# Your instructions
In this exercise, the data must be written out exactly.

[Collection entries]
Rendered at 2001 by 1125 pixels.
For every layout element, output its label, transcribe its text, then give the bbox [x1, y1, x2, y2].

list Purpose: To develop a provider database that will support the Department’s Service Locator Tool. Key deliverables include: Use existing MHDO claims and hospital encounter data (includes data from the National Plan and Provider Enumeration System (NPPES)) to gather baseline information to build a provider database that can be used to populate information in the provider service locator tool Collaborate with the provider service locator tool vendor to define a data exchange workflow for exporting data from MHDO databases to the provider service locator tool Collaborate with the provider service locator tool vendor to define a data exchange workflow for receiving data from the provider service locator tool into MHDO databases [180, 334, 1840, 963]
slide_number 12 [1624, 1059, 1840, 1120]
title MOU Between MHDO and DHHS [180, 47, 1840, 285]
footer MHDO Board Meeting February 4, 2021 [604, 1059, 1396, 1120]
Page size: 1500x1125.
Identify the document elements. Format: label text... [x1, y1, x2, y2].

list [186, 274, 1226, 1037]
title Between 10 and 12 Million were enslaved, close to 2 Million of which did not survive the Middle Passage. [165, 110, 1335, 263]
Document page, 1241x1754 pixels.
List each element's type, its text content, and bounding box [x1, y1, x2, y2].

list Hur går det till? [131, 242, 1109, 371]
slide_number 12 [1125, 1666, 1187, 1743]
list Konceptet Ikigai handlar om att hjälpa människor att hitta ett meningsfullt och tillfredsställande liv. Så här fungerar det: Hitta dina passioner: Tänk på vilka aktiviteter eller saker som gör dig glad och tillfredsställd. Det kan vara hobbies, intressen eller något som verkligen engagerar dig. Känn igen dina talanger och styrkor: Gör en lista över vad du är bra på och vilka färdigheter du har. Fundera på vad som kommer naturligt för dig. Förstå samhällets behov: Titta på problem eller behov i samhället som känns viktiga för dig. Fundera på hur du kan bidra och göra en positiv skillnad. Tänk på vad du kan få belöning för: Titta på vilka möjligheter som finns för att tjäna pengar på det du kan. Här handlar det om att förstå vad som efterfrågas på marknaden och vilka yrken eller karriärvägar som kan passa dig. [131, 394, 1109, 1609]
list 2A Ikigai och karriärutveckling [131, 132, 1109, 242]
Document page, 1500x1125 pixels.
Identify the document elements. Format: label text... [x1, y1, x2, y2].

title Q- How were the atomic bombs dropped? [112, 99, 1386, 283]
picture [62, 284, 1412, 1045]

# Exercise result
Rendered at 2001 by 1125 pixels.
For every layout element, output its label, transcribe its text, then give the bbox [x1, y1, x2, y2].

list Purpose: To develop a provider database that will support the Department’s Service Locator Tool. Key deliverables include: Use existing MHDO claims and hospital encounter data (includes data from the National Plan and Provider Enumeration System (NPPES)) to gather baseline information to build a provider database that can be used to populate information in the provider service locator tool Collaborate with the provider service locator tool vendor to define a data exchange workflow for exporting data from MHDO databases to the provider service locator tool Collaborate with the provider service locator tool vendor to define a data exchange workflow for receiving data from the provider service locator tool into MHDO databases [180, 334, 1840, 963]
slide_number 12 [1624, 1059, 1840, 1120]
title MOU Between MHDO and DHHS [180, 47, 1840, 285]
footer MHDO Board Meeting February 4, 2021 [604, 1059, 1396, 1120]
Page size: 1500x1125.
Identify the document elements. Format: label text... [x1, y1, x2, y2].

list [186, 274, 1226, 1037]
title Between 10 and 12 Million were enslaved, close to 2 Million of which did not survive the Middle Passage. [165, 110, 1335, 263]
Document page, 1241x1754 pixels.
List each element's type, its text content, and bounding box [x1, y1, x2, y2].

list Hur går det till? [131, 242, 1109, 371]
slide_number 12 [1125, 1666, 1187, 1743]
list Konceptet Ikigai handlar om att hjälpa människor att hitta ett meningsfullt och tillfredsställande liv. Så här fungerar det: Hitta dina passioner: Tänk på vilka aktiviteter eller saker som gör dig glad och tillfredsställd. Det kan vara hobbies, intressen eller något som verkligen engagerar dig. Känn igen dina talanger och styrkor: Gör en lista över vad du är bra på och vilka färdigheter du har. Fundera på vad som kommer naturligt för dig. Förstå samhällets behov: Titta på problem eller behov i samhället som känns viktiga för dig. Fundera på hur du kan bidra och göra en positiv skillnad. Tänk på vad du kan få belöning för: Titta på vilka möjligheter som finns för att tjäna pengar på det du kan. Här handlar det om att förstå vad som efterfrågas på marknaden och vilka yrken eller karriärvägar som kan passa dig. [131, 394, 1109, 1609]
list 2A Ikigai och karriärutveckling [131, 132, 1109, 242]
Document page, 1500x1125 pixels.
Identify the document elements. Format: label text... [x1, y1, x2, y2].

title Q- How were the atomic bombs dropped? [112, 99, 1386, 283]
picture [62, 284, 1412, 1045]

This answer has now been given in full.